- **CONSIGNE 1**: Résumez plus brièvement le paragraphe du billet qui commence par « En septembre prochain on aura une autre classe de supprimée » en gardant ses faits essentiels.
- **CONSIGNE 2**: D'après le billet, de combien le traitement des fonctionnaires roumains va-t-il baisser ?
- **CONSIGNE 3**: Transcrivez le passage du billet qui commence par « Ca pourrait éventuellement » et se poursuit jusqu'à « fois par semaine. ».

- **TEXTE FOURNI**:
■ ■ ■ ■ ■
Le monde selon... + EDIT du 2 juin
... qui ? Ceux qui nous gouvernent ? Qui ne suivent que les diktats du fric et de la rentabilité ?
Ils sont en train de TOUT POURRIR et ça me révolte.
Pour garder le moral en ce moment, il faut quand même avoir une sacré dose d'optimisme (ou d'inconscience)...
En rentrant à 20h15 du dernier conseil d'école de l'année, j'écoutais France Info et les nouvelles pas très réjouissantes pour les fonctionnaires roumains (qui après les Grecs et afin de pouvoir obtenir des prêts supplémentaires du FMI) vont voir leurs traitements baisser de 25 % !!!!!!
Cette nouvelle m'a achevée après celles que j'avais eues plus tôt.
Dernier conseil d'école donc et préparation de la rentrée suivante.
En septembre on nous a supprimé la CLIN (Classe d'intégration pour les enfants non francophones). Et forcément, les enfants qui arrivaient étaient envoyés dans la/les CLINs les plus proches. Mais, fatalement, dès décembre, ces CLIN étant pleines, on nous a renvoyé les enfants dans nos classes "normales". Et démerdez-vous, après tout vous êtes polyvalents !
On va bientôt accueillir un enfant d'Europe du nord ne parlant bien entendu pas un mot de français. Il y a un mois c'en était un autre, et le mois précédent un autre. On a largement de quoi rouvrir une CLIN dans l'école.
En septembre prochain on aura une autre classe de supprimée. Pas assez d'élèves ont-ils décrété il y a quelques mois au moment des sacro-saintes décisions de fermetures de classes. Sauf que depuis on a eu plein d'inscriptions et à 5 élèves près (pour le moment, mais d'autres vont sûrement arriver d'ici septembre) on est au même effectif que l'an dernier... mais avec une classe en moins !
On s'oriente donc vers 4 doubles niveaux sinon ce sera des CM1, CM2 et CM1/CM2 à 33 minimum !
Elle est pas belle la vie ???
Ca pourrait éventuellement nous permettre des économies d'énergie, car 33 élèves dans une classe, ça chauffe...
Et puis le poste de maître E aussi a été supprimé à la rentrée dernière. Alors nos élèves en difficulté... le sont encore plus ! Parce que le soutien du midi pardon l'Aide Personnalisée, n'est qu'une vaste connerie qui permet de crever encore plus des gamins en difficultés, qui sont crevés à la fin de la matinée et à qui on en rajoute une couche trois fois par semaine.
■ ■ ■ ■ ■
- **DONNÉES FOURNIES**:
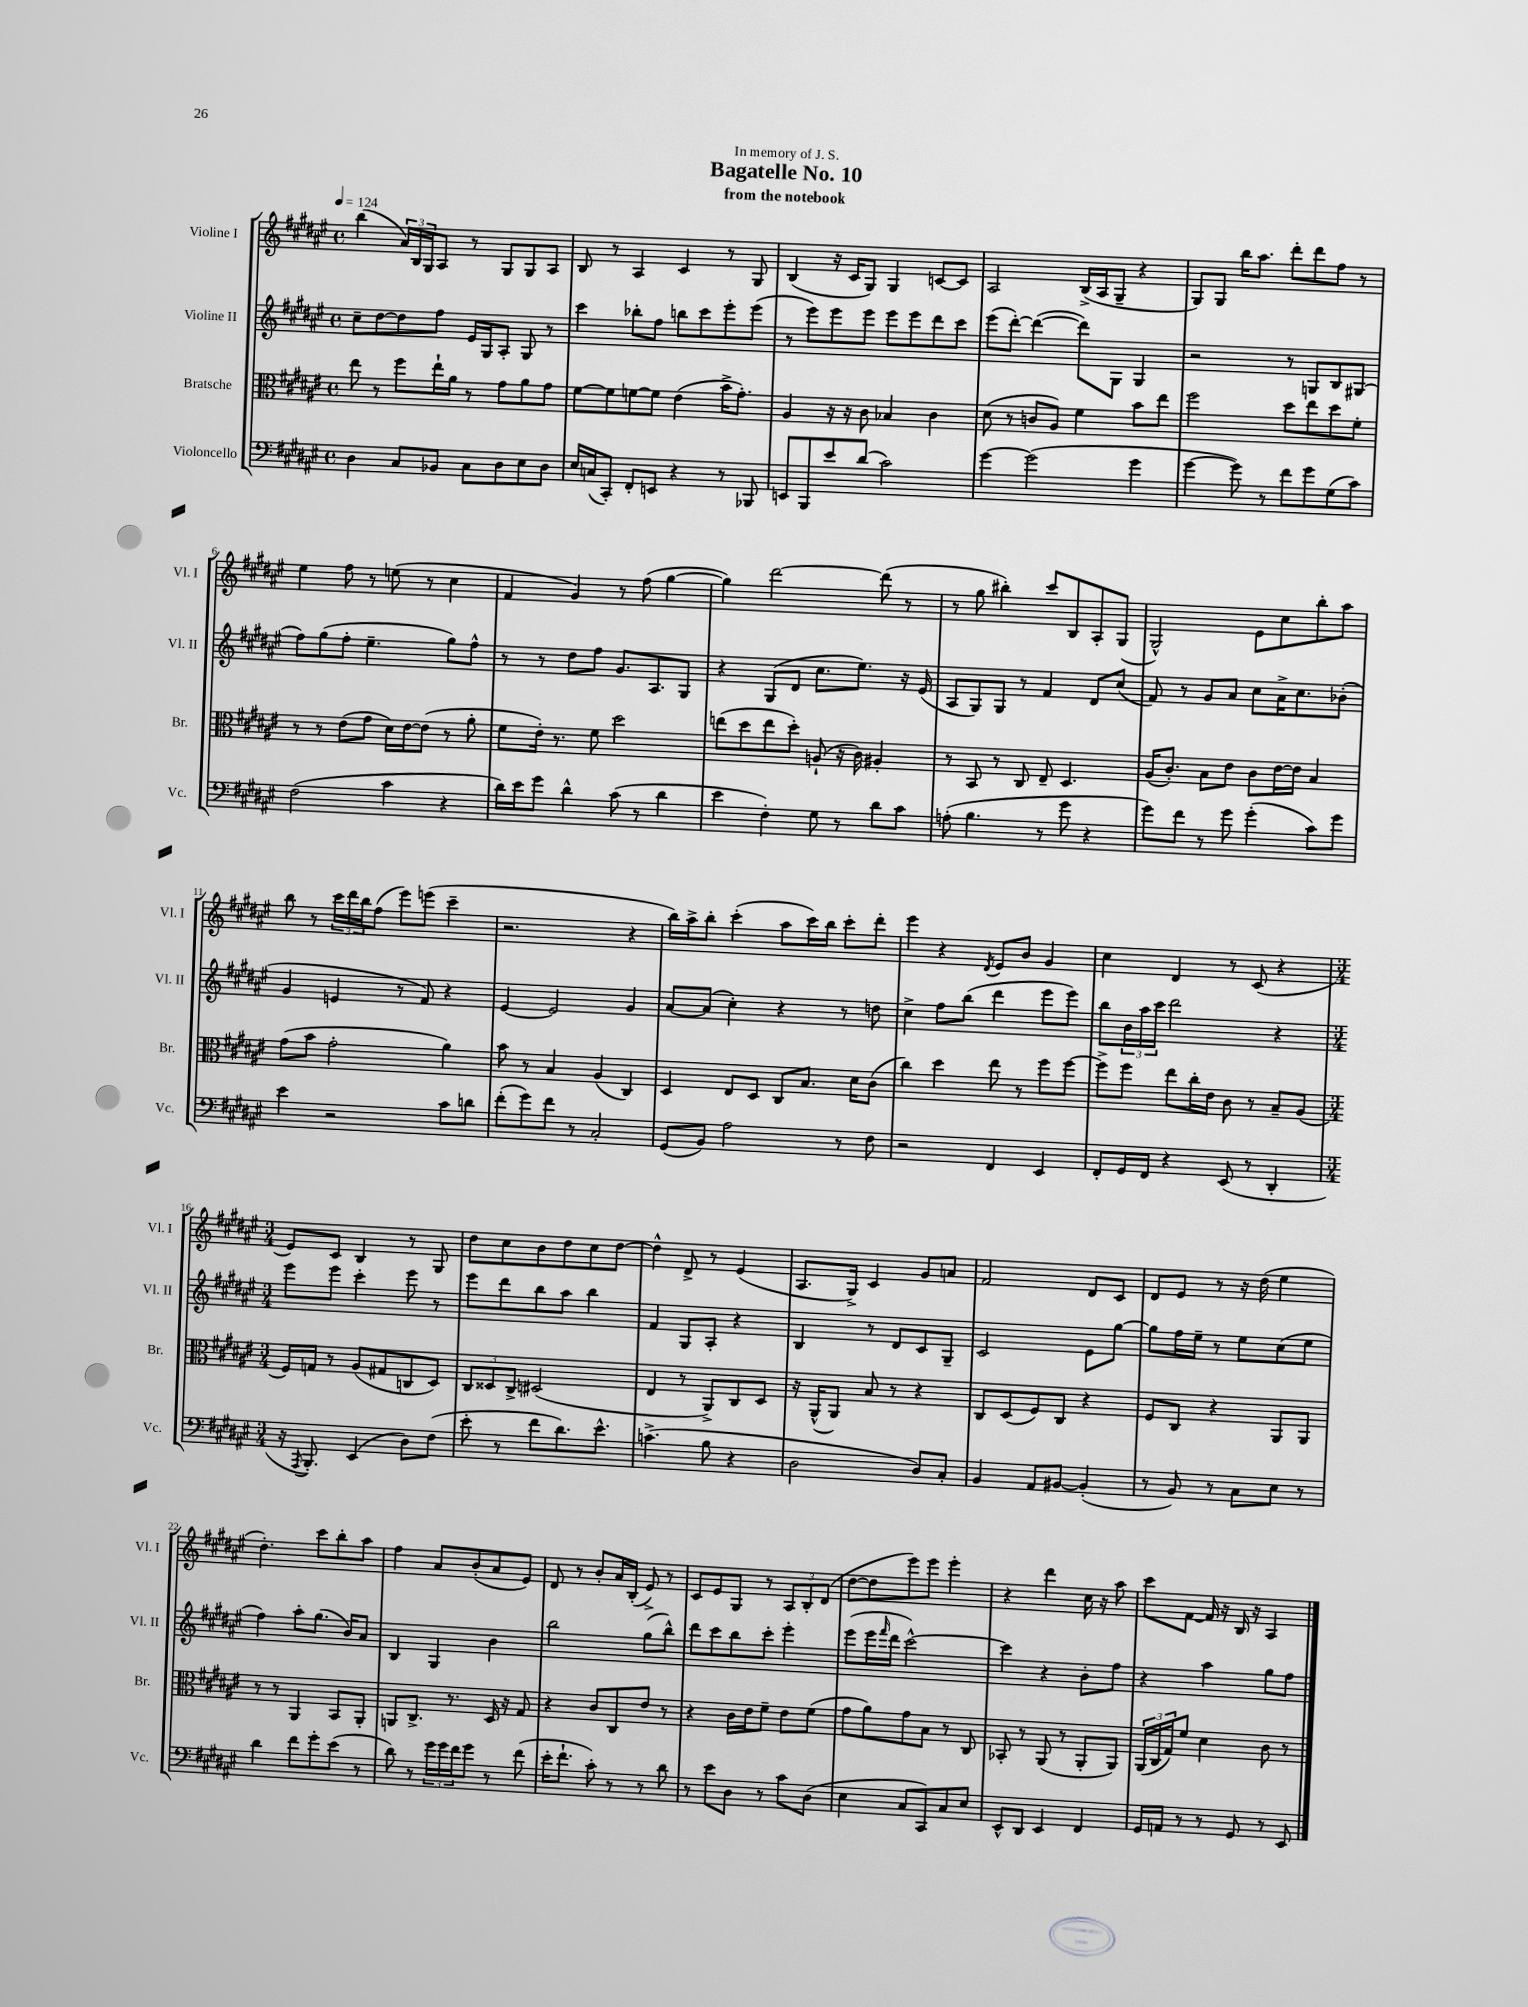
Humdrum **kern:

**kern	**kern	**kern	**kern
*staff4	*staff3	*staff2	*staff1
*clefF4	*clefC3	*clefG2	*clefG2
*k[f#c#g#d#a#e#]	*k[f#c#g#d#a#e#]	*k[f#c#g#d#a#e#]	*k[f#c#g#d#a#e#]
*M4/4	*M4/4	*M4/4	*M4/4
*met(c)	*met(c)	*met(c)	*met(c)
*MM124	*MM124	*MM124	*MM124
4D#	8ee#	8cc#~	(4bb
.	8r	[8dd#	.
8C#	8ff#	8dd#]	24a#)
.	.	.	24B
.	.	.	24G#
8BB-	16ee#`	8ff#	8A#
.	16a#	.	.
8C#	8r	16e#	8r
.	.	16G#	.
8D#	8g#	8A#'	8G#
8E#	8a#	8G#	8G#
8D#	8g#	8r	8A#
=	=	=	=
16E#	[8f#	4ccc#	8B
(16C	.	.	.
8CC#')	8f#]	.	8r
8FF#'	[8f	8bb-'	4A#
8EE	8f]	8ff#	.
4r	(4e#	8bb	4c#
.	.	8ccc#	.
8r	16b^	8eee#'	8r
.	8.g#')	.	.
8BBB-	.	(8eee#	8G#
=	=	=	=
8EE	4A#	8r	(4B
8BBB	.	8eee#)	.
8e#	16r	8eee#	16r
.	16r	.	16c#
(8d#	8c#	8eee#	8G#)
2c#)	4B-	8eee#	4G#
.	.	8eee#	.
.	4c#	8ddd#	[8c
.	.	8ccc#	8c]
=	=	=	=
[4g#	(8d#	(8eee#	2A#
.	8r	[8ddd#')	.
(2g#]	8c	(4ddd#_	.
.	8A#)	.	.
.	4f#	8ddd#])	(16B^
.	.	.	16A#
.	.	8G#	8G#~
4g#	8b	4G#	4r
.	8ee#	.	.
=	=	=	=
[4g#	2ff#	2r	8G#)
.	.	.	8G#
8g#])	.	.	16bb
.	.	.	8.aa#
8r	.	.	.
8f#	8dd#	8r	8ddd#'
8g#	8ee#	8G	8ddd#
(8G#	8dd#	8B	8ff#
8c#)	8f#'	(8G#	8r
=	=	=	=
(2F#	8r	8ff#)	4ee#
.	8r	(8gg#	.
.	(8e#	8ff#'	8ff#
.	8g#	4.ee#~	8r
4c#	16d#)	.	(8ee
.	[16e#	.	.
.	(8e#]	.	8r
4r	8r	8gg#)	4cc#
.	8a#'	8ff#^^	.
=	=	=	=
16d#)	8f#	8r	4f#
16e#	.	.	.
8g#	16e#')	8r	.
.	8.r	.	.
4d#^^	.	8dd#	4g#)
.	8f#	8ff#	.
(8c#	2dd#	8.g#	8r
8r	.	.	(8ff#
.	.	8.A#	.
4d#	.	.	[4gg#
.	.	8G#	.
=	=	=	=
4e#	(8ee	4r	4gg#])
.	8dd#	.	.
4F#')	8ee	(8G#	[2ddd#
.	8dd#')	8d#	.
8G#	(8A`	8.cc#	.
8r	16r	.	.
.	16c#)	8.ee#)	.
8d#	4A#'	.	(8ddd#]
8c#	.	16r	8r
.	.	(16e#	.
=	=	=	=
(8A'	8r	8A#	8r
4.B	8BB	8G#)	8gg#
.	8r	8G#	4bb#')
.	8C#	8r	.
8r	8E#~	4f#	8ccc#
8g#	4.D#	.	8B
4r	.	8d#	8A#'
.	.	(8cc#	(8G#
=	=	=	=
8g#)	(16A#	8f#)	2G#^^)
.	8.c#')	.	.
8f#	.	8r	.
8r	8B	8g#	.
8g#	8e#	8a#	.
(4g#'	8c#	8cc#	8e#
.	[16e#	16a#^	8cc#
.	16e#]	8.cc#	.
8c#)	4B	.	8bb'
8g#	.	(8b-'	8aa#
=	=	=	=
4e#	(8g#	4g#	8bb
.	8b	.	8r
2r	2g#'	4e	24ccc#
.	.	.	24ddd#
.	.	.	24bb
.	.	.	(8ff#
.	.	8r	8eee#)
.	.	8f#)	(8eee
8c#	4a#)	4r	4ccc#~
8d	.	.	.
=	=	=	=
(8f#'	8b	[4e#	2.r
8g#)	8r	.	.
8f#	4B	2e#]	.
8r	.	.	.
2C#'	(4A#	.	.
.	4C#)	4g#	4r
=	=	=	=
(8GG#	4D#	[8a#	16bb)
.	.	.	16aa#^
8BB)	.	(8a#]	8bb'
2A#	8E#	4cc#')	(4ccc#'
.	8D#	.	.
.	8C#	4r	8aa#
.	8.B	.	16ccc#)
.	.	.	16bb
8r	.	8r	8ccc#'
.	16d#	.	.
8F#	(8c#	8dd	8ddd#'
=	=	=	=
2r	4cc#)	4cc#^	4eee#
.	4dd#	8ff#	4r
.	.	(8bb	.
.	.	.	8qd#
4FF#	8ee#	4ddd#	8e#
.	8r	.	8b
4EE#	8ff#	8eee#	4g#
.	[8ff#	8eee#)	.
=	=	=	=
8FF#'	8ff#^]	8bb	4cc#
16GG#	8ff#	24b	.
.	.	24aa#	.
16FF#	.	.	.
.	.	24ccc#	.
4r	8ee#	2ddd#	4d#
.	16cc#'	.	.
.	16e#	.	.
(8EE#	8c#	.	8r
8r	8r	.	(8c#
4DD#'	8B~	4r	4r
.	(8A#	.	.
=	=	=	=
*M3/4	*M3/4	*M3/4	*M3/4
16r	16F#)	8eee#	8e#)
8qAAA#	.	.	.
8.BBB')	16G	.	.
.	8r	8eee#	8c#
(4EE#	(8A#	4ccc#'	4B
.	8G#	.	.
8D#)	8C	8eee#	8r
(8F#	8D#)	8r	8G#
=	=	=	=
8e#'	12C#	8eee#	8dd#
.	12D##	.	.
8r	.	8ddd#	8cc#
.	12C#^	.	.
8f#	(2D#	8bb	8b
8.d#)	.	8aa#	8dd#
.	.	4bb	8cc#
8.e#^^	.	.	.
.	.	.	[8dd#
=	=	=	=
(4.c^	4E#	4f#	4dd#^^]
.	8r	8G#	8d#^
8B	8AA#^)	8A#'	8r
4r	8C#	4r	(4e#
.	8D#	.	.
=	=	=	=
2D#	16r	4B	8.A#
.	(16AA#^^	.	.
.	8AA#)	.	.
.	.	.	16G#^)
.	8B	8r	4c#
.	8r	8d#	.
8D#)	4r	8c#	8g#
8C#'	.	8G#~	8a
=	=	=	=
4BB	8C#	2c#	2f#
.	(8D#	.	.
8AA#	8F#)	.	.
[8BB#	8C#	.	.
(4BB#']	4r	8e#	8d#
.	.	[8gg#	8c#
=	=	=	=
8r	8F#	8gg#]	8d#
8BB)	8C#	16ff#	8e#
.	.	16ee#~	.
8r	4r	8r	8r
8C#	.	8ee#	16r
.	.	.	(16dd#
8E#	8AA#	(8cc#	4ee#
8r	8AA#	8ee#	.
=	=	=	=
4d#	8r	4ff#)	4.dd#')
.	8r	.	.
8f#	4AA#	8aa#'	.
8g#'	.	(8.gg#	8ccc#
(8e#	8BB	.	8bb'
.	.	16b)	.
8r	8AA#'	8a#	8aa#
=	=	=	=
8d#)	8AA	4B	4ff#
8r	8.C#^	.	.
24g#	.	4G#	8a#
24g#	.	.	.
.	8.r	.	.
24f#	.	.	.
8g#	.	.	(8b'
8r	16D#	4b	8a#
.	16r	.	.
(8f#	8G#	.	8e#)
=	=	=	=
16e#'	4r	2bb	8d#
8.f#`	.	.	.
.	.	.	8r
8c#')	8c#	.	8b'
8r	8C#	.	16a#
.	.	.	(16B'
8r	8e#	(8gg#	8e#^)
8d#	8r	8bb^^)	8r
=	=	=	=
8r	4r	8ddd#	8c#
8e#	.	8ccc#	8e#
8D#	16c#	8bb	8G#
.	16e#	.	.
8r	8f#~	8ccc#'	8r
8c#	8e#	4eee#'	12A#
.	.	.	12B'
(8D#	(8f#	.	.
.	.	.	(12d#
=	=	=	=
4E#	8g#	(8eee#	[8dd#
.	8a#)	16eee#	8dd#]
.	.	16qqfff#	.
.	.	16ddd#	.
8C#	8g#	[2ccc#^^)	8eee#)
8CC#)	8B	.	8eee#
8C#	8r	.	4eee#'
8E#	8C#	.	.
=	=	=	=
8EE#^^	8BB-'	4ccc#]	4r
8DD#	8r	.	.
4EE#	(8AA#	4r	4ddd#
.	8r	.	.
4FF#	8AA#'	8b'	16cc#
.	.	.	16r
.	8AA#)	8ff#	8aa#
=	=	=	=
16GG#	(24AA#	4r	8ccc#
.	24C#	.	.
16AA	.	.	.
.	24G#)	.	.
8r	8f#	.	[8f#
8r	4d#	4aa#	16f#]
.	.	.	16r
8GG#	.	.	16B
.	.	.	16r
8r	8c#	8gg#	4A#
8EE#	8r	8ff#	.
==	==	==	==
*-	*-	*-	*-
■ ■ ■ ■ ■
- **RÉPONSE FINALE 1**: En septembre prochain, une classe fermera. Il y a quelques mois, on a jugé qu'il n'y avait pas assez d'élèves. Depuis, de nombreuses inscriptions sont arrivées, et l'effectif n'est plus qu'à 5 élèves de celui de l'an dernier, avec sans doute d'autres arrivées d'ici septembre. L'école aura donc autant d'élèves, mais une classe en moins.

- **RÉPONSE FINALE 2**: De 25 %.

- **RÉPONSE FINALE 3**:
Ca pourrait éventuellement nous permettre des économies d'énergie, car 33 élèves dans une classe, ça chauffe...
Et puis le poste de maître E aussi a été supprimé à la rentrée dernière. Alors nos élèves en difficulté... le sont encore plus ! Parce que le soutien du midi pardon l'Aide Personnalisée, n'est qu'une vaste connerie qui permet de crever encore plus des gamins en difficultés, qui sont crevés à la fin de la matinée et à qui on en rajoute une couche trois fois par semaine.